(Recorded data)
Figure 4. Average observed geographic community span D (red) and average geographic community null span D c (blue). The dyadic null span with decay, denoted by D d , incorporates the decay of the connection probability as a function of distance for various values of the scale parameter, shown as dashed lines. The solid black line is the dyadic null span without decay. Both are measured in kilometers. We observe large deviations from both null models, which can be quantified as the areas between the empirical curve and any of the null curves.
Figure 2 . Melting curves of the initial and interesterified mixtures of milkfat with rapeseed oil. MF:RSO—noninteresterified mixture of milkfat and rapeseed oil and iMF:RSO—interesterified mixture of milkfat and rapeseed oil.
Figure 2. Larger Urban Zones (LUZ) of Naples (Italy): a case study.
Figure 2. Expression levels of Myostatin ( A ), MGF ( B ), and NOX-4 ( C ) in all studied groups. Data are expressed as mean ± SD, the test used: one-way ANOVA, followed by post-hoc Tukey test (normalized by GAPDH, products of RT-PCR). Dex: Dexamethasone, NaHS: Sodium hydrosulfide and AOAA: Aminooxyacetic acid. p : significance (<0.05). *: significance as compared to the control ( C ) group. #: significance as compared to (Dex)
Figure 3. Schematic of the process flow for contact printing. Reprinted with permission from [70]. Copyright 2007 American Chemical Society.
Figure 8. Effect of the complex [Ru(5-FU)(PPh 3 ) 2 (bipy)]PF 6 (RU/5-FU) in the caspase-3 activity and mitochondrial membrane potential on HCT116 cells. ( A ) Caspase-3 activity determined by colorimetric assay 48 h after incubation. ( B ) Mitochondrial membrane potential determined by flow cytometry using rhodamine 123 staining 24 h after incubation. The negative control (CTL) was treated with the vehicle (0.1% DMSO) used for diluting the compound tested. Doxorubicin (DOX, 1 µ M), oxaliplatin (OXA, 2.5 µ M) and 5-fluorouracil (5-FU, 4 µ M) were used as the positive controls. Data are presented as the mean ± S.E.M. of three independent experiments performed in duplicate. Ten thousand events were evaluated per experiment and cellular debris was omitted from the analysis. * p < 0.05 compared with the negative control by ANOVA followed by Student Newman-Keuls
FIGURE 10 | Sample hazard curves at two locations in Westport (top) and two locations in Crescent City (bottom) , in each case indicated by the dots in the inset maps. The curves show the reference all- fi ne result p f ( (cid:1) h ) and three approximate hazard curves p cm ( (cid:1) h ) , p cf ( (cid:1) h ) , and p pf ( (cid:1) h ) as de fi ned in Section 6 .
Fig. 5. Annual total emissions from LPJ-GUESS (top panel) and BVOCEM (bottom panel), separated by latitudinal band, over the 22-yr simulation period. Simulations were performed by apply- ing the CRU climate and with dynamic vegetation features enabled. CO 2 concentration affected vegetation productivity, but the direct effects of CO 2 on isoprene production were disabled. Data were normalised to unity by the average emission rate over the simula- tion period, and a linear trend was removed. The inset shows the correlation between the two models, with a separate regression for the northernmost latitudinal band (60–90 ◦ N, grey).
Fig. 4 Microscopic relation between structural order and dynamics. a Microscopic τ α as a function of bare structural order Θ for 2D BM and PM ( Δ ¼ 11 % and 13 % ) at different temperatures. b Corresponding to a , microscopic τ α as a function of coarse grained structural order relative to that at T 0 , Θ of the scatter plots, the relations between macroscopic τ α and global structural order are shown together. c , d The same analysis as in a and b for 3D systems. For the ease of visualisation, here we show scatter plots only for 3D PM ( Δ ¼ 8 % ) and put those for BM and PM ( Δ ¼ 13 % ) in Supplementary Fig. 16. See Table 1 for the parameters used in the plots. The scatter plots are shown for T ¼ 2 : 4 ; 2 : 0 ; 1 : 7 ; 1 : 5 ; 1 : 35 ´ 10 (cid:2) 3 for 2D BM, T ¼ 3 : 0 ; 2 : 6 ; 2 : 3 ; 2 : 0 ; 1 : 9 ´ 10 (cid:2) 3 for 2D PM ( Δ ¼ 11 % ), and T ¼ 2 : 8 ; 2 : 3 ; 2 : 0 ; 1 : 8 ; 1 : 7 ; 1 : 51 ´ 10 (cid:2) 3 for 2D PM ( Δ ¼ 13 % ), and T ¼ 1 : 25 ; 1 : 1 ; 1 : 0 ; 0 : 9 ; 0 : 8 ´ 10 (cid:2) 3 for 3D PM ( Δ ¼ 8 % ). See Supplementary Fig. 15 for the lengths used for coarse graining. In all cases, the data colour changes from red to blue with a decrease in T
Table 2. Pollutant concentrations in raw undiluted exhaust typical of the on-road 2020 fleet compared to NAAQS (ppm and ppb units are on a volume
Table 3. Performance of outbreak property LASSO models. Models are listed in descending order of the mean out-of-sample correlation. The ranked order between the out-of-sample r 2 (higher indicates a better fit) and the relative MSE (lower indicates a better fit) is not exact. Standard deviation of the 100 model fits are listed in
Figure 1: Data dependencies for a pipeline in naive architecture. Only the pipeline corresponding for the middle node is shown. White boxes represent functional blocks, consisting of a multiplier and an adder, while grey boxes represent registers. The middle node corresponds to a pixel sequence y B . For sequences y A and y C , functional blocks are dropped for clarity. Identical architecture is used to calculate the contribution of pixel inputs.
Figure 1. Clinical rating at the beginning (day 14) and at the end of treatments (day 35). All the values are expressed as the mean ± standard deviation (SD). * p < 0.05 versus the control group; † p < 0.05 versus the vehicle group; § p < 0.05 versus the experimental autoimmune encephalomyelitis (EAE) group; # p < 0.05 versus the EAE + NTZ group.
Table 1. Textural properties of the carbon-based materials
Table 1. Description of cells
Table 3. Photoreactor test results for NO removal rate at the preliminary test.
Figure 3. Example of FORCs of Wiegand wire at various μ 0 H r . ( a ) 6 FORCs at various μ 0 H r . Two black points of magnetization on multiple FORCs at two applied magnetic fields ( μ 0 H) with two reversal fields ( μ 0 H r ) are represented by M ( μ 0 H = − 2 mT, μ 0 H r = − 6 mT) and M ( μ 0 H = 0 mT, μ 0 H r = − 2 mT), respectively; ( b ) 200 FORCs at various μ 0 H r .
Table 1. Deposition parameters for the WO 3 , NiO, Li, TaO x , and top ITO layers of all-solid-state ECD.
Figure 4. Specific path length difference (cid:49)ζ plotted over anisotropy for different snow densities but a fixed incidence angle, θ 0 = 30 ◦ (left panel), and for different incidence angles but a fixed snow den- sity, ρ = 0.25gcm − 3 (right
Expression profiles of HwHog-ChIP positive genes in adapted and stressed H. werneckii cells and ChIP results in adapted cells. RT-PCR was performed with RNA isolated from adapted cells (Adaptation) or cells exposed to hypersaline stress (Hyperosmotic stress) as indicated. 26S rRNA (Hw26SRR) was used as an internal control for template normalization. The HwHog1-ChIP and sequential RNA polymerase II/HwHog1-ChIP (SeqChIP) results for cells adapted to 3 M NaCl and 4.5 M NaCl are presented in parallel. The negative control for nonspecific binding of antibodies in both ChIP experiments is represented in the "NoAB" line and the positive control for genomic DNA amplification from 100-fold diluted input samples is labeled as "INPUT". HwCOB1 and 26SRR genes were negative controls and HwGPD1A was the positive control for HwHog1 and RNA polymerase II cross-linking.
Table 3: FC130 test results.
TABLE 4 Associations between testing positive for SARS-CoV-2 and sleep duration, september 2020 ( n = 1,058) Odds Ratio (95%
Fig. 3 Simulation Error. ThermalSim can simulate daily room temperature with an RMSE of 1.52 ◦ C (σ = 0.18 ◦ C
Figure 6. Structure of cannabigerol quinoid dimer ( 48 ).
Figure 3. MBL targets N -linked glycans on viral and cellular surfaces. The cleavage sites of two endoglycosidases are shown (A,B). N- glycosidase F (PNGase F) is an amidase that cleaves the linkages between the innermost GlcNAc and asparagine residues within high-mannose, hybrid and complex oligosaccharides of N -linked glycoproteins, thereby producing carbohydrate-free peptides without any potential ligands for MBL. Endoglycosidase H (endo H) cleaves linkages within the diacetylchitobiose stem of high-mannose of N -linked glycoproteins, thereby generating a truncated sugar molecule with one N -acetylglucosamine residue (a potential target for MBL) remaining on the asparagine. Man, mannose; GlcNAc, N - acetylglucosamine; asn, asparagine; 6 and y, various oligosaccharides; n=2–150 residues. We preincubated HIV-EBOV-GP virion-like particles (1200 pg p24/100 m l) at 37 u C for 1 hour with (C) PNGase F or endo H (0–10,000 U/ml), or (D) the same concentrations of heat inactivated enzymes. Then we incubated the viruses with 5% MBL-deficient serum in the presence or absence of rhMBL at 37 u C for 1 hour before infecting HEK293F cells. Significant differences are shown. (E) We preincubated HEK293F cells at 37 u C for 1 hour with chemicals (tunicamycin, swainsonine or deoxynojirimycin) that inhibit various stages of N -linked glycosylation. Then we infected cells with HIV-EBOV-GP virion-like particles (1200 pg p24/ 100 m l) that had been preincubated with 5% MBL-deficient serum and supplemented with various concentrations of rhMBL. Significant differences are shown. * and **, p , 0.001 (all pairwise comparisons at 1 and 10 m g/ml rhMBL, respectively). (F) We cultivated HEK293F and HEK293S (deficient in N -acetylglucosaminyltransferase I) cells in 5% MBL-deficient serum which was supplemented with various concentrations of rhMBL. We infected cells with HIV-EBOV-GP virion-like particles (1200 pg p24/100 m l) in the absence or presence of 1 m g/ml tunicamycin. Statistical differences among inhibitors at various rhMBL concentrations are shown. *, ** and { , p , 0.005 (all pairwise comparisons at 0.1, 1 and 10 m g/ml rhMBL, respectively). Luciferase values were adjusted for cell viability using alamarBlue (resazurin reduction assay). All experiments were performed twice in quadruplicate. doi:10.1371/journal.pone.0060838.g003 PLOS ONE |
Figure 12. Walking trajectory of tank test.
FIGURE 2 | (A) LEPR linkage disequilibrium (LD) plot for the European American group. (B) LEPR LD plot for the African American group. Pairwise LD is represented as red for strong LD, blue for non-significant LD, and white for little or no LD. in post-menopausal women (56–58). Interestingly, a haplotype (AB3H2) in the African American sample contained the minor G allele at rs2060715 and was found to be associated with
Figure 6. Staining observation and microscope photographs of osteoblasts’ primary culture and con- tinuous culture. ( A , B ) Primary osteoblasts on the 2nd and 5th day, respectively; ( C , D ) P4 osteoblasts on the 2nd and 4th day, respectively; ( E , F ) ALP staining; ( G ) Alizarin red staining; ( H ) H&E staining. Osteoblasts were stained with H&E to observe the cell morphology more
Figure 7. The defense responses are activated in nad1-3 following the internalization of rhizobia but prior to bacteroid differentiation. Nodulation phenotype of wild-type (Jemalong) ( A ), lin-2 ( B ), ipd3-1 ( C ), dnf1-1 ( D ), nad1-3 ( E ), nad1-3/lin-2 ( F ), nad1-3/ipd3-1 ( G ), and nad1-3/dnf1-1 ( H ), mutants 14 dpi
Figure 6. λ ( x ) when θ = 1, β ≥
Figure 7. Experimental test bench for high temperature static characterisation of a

## What is being asked
Return the total number of lines in the records that contain "American", without any explanation.

## Result of the task
2